* **PROBLEM STATEMENT**
Write out, precisely and in full, each line of the material.

____________

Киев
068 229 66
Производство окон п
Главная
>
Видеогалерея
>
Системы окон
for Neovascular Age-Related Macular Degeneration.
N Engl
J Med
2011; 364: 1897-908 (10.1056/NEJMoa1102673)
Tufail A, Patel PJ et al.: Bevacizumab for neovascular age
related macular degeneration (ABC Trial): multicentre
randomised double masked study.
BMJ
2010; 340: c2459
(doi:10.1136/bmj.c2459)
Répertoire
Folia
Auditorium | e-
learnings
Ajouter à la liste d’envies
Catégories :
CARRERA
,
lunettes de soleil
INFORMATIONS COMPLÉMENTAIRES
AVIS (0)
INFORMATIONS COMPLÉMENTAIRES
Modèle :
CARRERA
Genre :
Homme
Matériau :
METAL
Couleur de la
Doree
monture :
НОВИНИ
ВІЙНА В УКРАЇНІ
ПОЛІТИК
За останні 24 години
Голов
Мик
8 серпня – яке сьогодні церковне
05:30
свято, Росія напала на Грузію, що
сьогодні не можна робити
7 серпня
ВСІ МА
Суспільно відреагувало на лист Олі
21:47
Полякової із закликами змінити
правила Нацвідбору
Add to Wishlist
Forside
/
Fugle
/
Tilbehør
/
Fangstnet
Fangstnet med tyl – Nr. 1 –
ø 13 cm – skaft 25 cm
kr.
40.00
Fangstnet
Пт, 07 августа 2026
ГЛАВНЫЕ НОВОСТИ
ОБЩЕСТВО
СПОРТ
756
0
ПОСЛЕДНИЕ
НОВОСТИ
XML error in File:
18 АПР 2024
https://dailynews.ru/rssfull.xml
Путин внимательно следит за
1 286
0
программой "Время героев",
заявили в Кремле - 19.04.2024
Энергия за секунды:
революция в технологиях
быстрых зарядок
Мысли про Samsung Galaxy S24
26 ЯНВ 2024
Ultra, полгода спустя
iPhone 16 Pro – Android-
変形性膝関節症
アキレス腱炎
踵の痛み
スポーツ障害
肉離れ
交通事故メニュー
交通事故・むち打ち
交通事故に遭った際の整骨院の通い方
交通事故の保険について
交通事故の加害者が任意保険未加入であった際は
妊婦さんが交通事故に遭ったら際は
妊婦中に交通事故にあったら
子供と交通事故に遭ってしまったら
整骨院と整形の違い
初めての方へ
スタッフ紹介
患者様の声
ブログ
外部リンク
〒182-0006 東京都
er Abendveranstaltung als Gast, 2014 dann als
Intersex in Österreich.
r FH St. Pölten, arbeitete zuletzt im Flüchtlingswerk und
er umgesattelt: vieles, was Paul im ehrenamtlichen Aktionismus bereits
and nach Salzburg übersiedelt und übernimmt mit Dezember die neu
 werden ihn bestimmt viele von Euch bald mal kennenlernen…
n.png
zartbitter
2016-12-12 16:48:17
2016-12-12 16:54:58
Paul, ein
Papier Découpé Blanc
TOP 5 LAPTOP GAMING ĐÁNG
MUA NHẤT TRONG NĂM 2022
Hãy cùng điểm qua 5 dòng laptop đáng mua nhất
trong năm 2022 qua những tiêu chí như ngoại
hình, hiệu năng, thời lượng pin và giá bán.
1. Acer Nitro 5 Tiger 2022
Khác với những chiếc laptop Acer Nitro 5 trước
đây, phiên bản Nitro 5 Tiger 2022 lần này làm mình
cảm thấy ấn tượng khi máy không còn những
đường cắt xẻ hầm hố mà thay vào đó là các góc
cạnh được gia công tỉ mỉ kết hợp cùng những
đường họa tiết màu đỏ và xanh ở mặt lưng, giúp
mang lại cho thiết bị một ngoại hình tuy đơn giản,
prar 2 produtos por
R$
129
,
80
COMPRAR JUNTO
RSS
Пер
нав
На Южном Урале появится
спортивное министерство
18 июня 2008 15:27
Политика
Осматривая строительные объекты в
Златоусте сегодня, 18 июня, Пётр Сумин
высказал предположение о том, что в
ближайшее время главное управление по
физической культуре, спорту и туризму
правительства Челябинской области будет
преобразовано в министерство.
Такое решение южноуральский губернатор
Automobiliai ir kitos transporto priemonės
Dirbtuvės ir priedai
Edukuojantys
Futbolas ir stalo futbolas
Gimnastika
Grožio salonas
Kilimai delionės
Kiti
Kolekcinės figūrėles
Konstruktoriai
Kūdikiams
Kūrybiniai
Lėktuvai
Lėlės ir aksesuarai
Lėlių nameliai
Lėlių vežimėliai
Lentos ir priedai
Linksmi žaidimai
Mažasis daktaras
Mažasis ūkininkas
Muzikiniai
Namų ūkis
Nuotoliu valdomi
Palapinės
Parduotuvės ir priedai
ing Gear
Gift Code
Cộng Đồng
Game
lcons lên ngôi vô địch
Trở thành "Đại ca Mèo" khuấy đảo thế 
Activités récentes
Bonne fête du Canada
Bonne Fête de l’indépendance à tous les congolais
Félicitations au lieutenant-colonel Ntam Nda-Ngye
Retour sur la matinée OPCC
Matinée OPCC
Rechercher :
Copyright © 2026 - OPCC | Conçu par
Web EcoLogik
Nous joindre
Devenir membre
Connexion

____________

* **WRITTEN SOLUTION**
Киев
068 229 66
Производство окон п
Главная
>
Видеогалерея
>
Системы окон
for Neovascular Age-Related Macular Degeneration.
N Engl
J Med
2011; 364: 1897-908 (10.1056/NEJMoa1102673)
Tufail A, Patel PJ et al.: Bevacizumab for neovascular age
related macular degeneration (ABC Trial): multicentre
randomised double masked study.
BMJ
2010; 340: c2459
(doi:10.1136/bmj.c2459)
Répertoire
Folia
Auditorium | e-
learnings
Ajouter à la liste d’envies
Catégories :
CARRERA
,
lunettes de soleil
INFORMATIONS COMPLÉMENTAIRES
AVIS (0)
INFORMATIONS COMPLÉMENTAIRES
Modèle :
CARRERA
Genre :
Homme
Matériau :
METAL
Couleur de la
Doree
monture :
НОВИНИ
ВІЙНА В УКРАЇНІ
ПОЛІТИК
За останні 24 години
Голов
Мик
8 серпня – яке сьогодні церковне
05:30
свято, Росія напала на Грузію, що
сьогодні не можна робити
7 серпня
ВСІ МА
Суспільно відреагувало на лист Олі
21:47
Полякової із закликами змінити
правила Нацвідбору
Add to Wishlist
Forside
/
Fugle
/
Tilbehør
/
Fangstnet
Fangstnet med tyl – Nr. 1 –
ø 13 cm – skaft 25 cm
kr.
40.00
Fangstnet
Пт, 07 августа 2026
ГЛАВНЫЕ НОВОСТИ
ОБЩЕСТВО
СПОРТ
756
0
ПОСЛЕДНИЕ
НОВОСТИ
XML error in File:
18 АПР 2024
https://dailynews.ru/rssfull.xml
Путин внимательно следит за
1 286
0
программой "Время героев",
заявили в Кремле - 19.04.2024
Энергия за секунды:
революция в технологиях
быстрых зарядок
Мысли про Samsung Galaxy S24
26 ЯНВ 2024
Ultra, полгода спустя
iPhone 16 Pro – Android-
変形性膝関節症
アキレス腱炎
踵の痛み
スポーツ障害
肉離れ
交通事故メニュー
交通事故・むち打ち
交通事故に遭った際の整骨院の通い方
交通事故の保険について
交通事故の加害者が任意保険未加入であった際は
妊婦さんが交通事故に遭ったら際は
妊婦中に交通事故にあったら
子供と交通事故に遭ってしまったら
整骨院と整形の違い
初めての方へ
スタッフ紹介
患者様の声
ブログ
外部リンク
〒182-0006 東京都
er Abendveranstaltung als Gast, 2014 dann als
Intersex in Österreich.
r FH St. Pölten, arbeitete zuletzt im Flüchtlingswerk und
er umgesattelt: vieles, was Paul im ehrenamtlichen Aktionismus bereits
and nach Salzburg übersiedelt und übernimmt mit Dezember die neu
 werden ihn bestimmt viele von Euch bald mal kennenlernen…
n.png
zartbitter
2016-12-12 16:48:17
2016-12-12 16:54:58
Paul, ein
Papier Découpé Blanc
TOP 5 LAPTOP GAMING ĐÁNG
MUA NHẤT TRONG NĂM 2022
Hãy cùng điểm qua 5 dòng laptop đáng mua nhất
trong năm 2022 qua những tiêu chí như ngoại
hình, hiệu năng, thời lượng pin và giá bán.
1. Acer Nitro 5 Tiger 2022
Khác với những chiếc laptop Acer Nitro 5 trước
đây, phiên bản Nitro 5 Tiger 2022 lần này làm mình
cảm thấy ấn tượng khi máy không còn những
đường cắt xẻ hầm hố mà thay vào đó là các góc
cạnh được gia công tỉ mỉ kết hợp cùng những
đường họa tiết màu đỏ và xanh ở mặt lưng, giúp
mang lại cho thiết bị một ngoại hình tuy đơn giản,
prar 2 produtos por
R$
129
,
80
COMPRAR JUNTO
RSS
Пер
нав
На Южном Урале появится
спортивное министерство
18 июня 2008 15:27
Политика
Осматривая строительные объекты в
Златоусте сегодня, 18 июня, Пётр Сумин
высказал предположение о том, что в
ближайшее время главное управление по
физической культуре, спорту и туризму
правительства Челябинской области будет
преобразовано в министерство.
Такое решение южноуральский губернатор
Automobiliai ir kitos transporto priemonės
Dirbtuvės ir priedai
Edukuojantys
Futbolas ir stalo futbolas
Gimnastika
Grožio salonas
Kilimai delionės
Kiti
Kolekcinės figūrėles
Konstruktoriai
Kūdikiams
Kūrybiniai
Lėktuvai
Lėlės ir aksesuarai
Lėlių nameliai
Lėlių vežimėliai
Lentos ir priedai
Linksmi žaidimai
Mažasis daktaras
Mažasis ūkininkas
Muzikiniai
Namų ūkis
Nuotoliu valdomi
Palapinės
Parduotuvės ir priedai
ing Gear
Gift Code
Cộng Đồng
Game
lcons lên ngôi vô địch
Trở thành "Đại ca Mèo" khuấy đảo thế 
Activités récentes
Bonne fête du Canada
Bonne Fête de l’indépendance à tous les congolais
Félicitations au lieutenant-colonel Ntam Nda-Ngye
Retour sur la matinée OPCC
Matinée OPCC
Rechercher :
Copyright © 2026 - OPCC | Conçu par
Web EcoLogik
Nous joindre
Devenir membre
Connexion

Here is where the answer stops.